Problem to solve: Using the page about Baby Doll below, say whether each statement agrees with it. Answer yes or no, and quote the words that decide it. (a) The production is adapted from a 1956 screenplay. (b) The story is set in Louisiana. (c) The photos are credited to Richard Termine.

Page text:
‘Baby Doll’ at the McCarter Theatre in Princeton, NJ

You can cut the air – and the tension – with a knife in Princeton these days. The McCarter Theatre’s new production of Baby Doll, adapted from Tennessee Williams’ 1956 screenplay (and his short play 27 Wagons Full of Cotton), takes us deep into the Mississippi delta, where it’s summertime and the cotton is high… but the livin’ ain’t easy. It’s uncomfortable. It’s sticky. And as long as Susannah Hoffman and Dylan McDermott are onstage, it’s sultry – in more ways than one.

Susannah Hoffman; Robert Joy; Patricia Conolly, and Brian McCann. Photo by Richard Termine.
Dylan McDermott and Susannah Hoffman. Photo by Richard Termine.

Listing:

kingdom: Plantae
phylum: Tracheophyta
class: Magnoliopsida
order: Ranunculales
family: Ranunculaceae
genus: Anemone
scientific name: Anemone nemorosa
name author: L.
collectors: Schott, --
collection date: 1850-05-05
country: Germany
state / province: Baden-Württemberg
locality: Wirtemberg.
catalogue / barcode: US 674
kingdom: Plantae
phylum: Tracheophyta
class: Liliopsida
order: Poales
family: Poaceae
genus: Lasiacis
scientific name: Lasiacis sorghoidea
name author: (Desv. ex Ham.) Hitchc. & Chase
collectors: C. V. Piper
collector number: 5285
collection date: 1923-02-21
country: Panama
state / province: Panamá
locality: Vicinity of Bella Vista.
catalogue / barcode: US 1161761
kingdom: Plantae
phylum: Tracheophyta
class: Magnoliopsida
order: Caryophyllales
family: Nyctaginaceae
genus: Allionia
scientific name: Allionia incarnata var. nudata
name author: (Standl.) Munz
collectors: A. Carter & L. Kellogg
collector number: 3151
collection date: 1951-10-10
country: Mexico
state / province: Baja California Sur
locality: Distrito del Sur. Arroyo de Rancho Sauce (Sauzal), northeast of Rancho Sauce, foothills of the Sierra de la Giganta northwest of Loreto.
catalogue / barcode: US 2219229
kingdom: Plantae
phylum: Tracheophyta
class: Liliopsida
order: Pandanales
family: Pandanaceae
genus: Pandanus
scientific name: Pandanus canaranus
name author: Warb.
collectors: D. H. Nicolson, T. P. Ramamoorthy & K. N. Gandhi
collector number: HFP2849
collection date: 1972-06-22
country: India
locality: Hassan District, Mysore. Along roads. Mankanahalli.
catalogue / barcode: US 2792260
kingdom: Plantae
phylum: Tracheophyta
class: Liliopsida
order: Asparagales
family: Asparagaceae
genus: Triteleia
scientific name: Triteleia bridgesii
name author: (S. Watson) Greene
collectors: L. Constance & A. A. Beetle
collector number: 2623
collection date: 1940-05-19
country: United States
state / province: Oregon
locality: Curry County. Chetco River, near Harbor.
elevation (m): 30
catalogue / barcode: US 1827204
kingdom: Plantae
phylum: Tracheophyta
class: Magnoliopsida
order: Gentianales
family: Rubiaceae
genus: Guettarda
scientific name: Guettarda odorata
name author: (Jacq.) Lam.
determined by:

Answer to the exercise:
(a) Yes: "adapted from Tennessee Williams’ 1956 screenplay"
(b) No: "takes us deep into the Mississippi delta"
(c) Yes: "Photo by Richard Termine."